» **ACTIVITY**: What you return must match every record word for word.
-=-=-
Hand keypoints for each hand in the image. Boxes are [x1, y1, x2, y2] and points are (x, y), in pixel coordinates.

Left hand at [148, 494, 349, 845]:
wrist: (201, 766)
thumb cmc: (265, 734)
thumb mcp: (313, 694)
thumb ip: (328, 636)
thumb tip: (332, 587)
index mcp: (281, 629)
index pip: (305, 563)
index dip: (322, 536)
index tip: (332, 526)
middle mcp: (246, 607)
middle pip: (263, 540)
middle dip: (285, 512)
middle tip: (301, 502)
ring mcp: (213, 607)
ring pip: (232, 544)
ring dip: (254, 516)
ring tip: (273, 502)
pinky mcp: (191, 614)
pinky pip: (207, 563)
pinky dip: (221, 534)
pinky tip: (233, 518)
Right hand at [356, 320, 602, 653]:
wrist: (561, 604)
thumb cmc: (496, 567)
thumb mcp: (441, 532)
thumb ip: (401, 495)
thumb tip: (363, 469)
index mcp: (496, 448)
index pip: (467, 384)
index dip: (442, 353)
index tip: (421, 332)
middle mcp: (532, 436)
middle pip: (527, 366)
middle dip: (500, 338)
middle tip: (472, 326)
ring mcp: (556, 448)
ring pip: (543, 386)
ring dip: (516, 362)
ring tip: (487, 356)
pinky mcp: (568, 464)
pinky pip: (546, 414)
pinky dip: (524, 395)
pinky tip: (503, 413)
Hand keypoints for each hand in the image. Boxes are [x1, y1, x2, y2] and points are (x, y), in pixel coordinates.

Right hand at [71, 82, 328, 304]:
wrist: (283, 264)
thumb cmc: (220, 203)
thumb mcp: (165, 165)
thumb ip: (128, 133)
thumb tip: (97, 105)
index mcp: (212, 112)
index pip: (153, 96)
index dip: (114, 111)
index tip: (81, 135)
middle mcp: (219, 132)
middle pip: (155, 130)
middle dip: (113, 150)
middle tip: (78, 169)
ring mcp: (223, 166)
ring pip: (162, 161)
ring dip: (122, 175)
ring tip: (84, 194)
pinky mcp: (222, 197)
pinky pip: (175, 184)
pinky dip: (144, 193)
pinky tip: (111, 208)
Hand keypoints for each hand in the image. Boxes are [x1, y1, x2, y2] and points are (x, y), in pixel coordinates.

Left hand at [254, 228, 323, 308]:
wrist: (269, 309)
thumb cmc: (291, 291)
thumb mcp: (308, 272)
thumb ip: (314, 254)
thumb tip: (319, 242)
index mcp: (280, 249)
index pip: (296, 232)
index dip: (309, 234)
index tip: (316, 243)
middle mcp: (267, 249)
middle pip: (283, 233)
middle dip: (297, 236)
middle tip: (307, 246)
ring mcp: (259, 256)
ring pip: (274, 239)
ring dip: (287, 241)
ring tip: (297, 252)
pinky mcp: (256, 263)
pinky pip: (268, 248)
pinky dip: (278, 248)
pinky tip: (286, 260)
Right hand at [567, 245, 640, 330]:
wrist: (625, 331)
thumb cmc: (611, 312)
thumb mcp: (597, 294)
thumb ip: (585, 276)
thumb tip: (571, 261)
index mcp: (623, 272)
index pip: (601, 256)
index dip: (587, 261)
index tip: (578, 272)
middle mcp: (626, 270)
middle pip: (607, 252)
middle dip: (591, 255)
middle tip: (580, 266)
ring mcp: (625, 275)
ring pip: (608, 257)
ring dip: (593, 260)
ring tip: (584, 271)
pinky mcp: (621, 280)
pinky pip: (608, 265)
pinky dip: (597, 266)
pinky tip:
-=-=-
» **RESULT OF THIS EXERCISE**:
Hand keypoints for each hand in the image. Boxes are [x1, y1, x2, y2] and points are (x, y), in pixel coordinates.

Left hand at [148, 494, 349, 845]:
wrist: (201, 766)
thumb cmc: (265, 734)
thumb mcp: (313, 694)
thumb ip: (328, 636)
thumb tip: (332, 587)
index mcp: (281, 629)
index pip: (305, 563)
index dip: (322, 536)
index tip: (332, 526)
middle mcp: (246, 607)
middle pip: (263, 540)
middle dip: (285, 512)
middle tip: (301, 502)
ring mcp: (213, 607)
ring pip: (232, 544)
ring dip: (254, 516)
ring tip: (273, 502)
pinky mcp: (191, 614)
pinky pip: (207, 563)
pinky dip: (221, 534)
pinky tip: (233, 518)
Right hand at [356, 320, 602, 653]:
wrist: (561, 604)
thumb cmc: (496, 567)
thumb mcp: (441, 532)
thumb ip: (401, 495)
thumb tip: (363, 469)
index mcp: (496, 448)
index pip: (467, 384)
index dip: (442, 353)
index tip: (421, 332)
middle mcp: (532, 436)
middle pip: (527, 366)
middle dip: (500, 338)
middle tip: (472, 326)
ring mcp: (556, 448)
ring pip: (543, 386)
ring dip: (516, 362)
ring tip: (487, 356)
pinky mcp: (568, 464)
pinky pip: (546, 414)
pinky dip: (524, 395)
pinky tip: (503, 413)
Hand keypoints for each hand in the image. Boxes are [x1, y1, x2, y2] and points are (x, y), in pixel coordinates.

Right hand at [71, 82, 328, 304]:
wrist: (283, 264)
thumb cmc: (220, 203)
thumb mcp: (165, 165)
thumb ip: (128, 133)
thumb tip: (97, 105)
index mcp: (212, 112)
index pip: (153, 96)
index dip: (114, 111)
index tip: (81, 135)
middle mcp: (219, 132)
middle pip: (155, 130)
middle dip: (113, 150)
middle tip: (78, 169)
ring mcp: (223, 166)
ring pip: (162, 161)
ring dip: (122, 175)
ring tip: (84, 194)
pinky mcp: (222, 197)
pinky pip: (175, 184)
pinky dip: (144, 193)
pinky tip: (111, 208)
Hand keypoints for each hand in the image. Boxes are [x1, y1, x2, y2] and points are (x, y), in pixel coordinates.

Left hand at [254, 228, 323, 308]:
wrist: (269, 309)
thumb cmc: (291, 291)
thumb mcp: (308, 272)
thumb ip: (314, 254)
thumb tip: (319, 242)
index mcp: (280, 249)
index pip: (296, 232)
index dip: (309, 234)
index tip: (316, 243)
middle mcp: (267, 249)
middle pip: (283, 233)
middle dip: (297, 236)
middle tip: (307, 246)
ring mcp: (259, 256)
ring pip: (274, 239)
ring dip: (287, 241)
ring tip: (297, 252)
pinky mcp: (256, 263)
pinky pip: (268, 248)
pinky dip: (278, 248)
pinky tip: (286, 260)
Right hand at [567, 245, 640, 330]:
wrist: (625, 331)
thumb cmc: (611, 312)
thumb mcp: (597, 294)
thumb ip: (585, 276)
thumb tip: (571, 261)
index mcp: (623, 272)
index pip: (601, 256)
index dip: (587, 261)
index tip: (578, 272)
middle mcp: (626, 270)
middle pip: (607, 252)
middle dip: (591, 255)
middle tip: (580, 266)
ring mcp: (625, 275)
ring pip: (608, 257)
ring dip: (593, 260)
ring tip: (584, 271)
pinky mcp: (621, 280)
pinky pip: (608, 265)
pinky dip: (597, 266)
pinky tip:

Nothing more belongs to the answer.